Towering waves were forming Thursday on the Great Lakes, with swells that could reach 20 feet, CNN meteorologists said.

Huge waves have been spotted over southern Lake Michigan, following a mass of cold air that pushed a north wind over the region, CNN meteorologist Michael Guy said.

Lake Ontario could get waves of up to 20 feet near its center, Guy said. Waves as tall as 10 feet could form on Lakes Huron and Erie, peaking on their southern shores.

About 1.5 million people south of Lakes Michigan, Erie and Ontario are under lakeshore flood warnings, CNN meteorologist Dave Hennen said.

Strong winds fueling the waves are associated with a winter storm that’s due to dump heavy snow and rain over the Great Lakes, New England and into Canada, he said.
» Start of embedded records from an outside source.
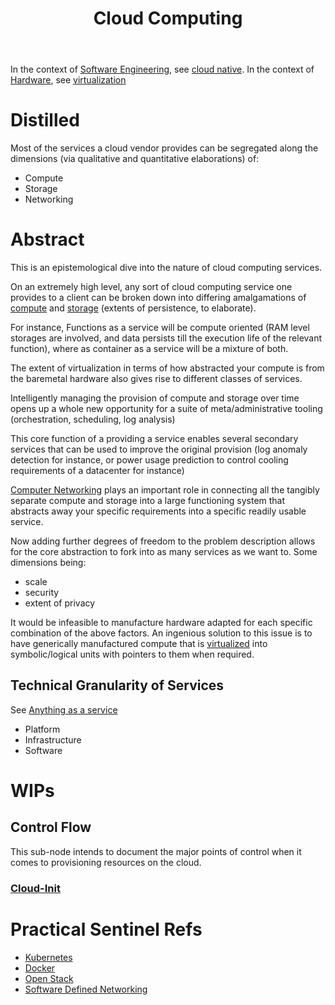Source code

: :PROPERTIES:
:ID:       bc1cc0cf-5e6a-4fee-b9a5-16533730020a
:END:
#+title: Cloud Computing
#+filetags: :root:cloud:programming:

In the context of [[id:5c2039f5-0c44-4926-b2d7-a8bf471923ac][Software Engineering]], see [[id:739d8493-d7a6-4eee-b31a-44d087f4fb42][cloud native]].
In the context of [[id:a9430614-4e6e-41ff-9788-0f51c2867e74][Hardware]], see [[id:fc34b43d-57e6-49a7-a678-8ec9df4d0c55][virtualization]]

* Distilled
Most of the services a cloud vendor provides can be segregated along the dimensions (via qualitative and quantitative elaborations) of:
 - Compute
 - Storage
 - Networking

* Abstract

This is an epistemological dive into the nature of cloud computing services.

On an extremely high level, any sort of cloud computing service one provides to a client can be broken down into differing amalgamations of [[id:6f9a4752-aa66-42cf-9b88-2e4fa2091511][compute]] and [[id:40a85632-284f-44f5-a86d-dc287fac1587][storage]] (extents of persistence, to elaborate).

For instance, Functions as a service will be compute oriented (RAM level storages are involved, and data persists till the execution life of the relevant function), where as container as a service will be a mixture of both.

The extent of virtualization in terms of how abstracted your compute is from the baremetal hardware also gives rise to different classes of services.

Intelligently managing the provision of compute and storage over time opens up a whole new opportunity for a suite of meta/administrative tooling (orchestration, scheduling, log analysis)

This core function of a providing a service enables several secondary services that can be used to improve the original provision (log anomaly detection for instance, or power usage prediction to control cooling requirements of a datacenter for instance)

[[id:a4e712e1-a233-4173-91fa-4e145bd68769][Computer Networking]] plays an important role in connecting all the tangibly separate compute and storage into a large functioning system that abstracts away your specific requirements into a specific readily usable service.

Now adding further degrees of freedom to the problem description allows for the core abstraction to fork into as many services as we want to. Some dimensions being:
 - scale
 - security
 - extent of privacy

It would be infeasible to manufacture hardware adapted for each specific combination of the above factors. An ingenious solution to this issue is to have generically manufactured compute that is [[id:fc34b43d-57e6-49a7-a678-8ec9df4d0c55][virtualized]] into symbolic/logical units with pointers to them when required.

** Technical Granularity of Services
See [[id:89784e77-cdd0-460c-a5b9-cb0a18842903][Anything as a service]]
 - Platform
 - Infrastructure
 - Software
* WIPs
** Control Flow
This sub-node intends to document the major points of control when it comes to provisioning resources on the cloud.
*** [[id:d2dce984-a72a-4069-9fae-10b515f97a26][Cloud-Init]]
* Practical Sentinel Refs
 - [[id:c2072565-787a-4cea-9894-60fad254f61d][Kubernetes]]
 - [[id:af4d4e9f-3fd3-4718-ba73-e6af4f57c29c][Docker]] 
 - [[id:03cd8062-b3fb-4cd9-97a8-5d60f037f7b6][Open Stack]]
 - [[id:714b029b-d0ac-4842-89f5-5f871d1a22c7][Software Defined Networking]]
Blizzard warnings are posted in New York

Wind gusts could approach hurricane force along the Maine coast, while wind advisories stretch from Vermont to South Carolina, and scattered power outages are possible, Hennen said. Wind advisories cover nearly 53 million people from New England to the Carolinas.

Meantime, blizzard warnings are posted in New York, just south of Buffalo and north of Syracuse, where 2 to 3 feet of snow combined with 40- to 50-mph winds will make for whiteout conditions.

Travel will be nearly impossible, he said.

Increased snowfall this season in the region owes in part to low ice coverage on the Great Lakes, as moisture continues to feed precipitation, Guy said. The lakes this week are 9% covered in ice, compared with a typical 42% average coverage, he said.

A few key factors feed huge waves on the Great Lakes: wind speed and direction, wave direction and fetch, the distance over water that the wind blows in a single direction. No one factor can create waves as high as those predicted without the others, according to the National Oceanic and Atmospheric Administration.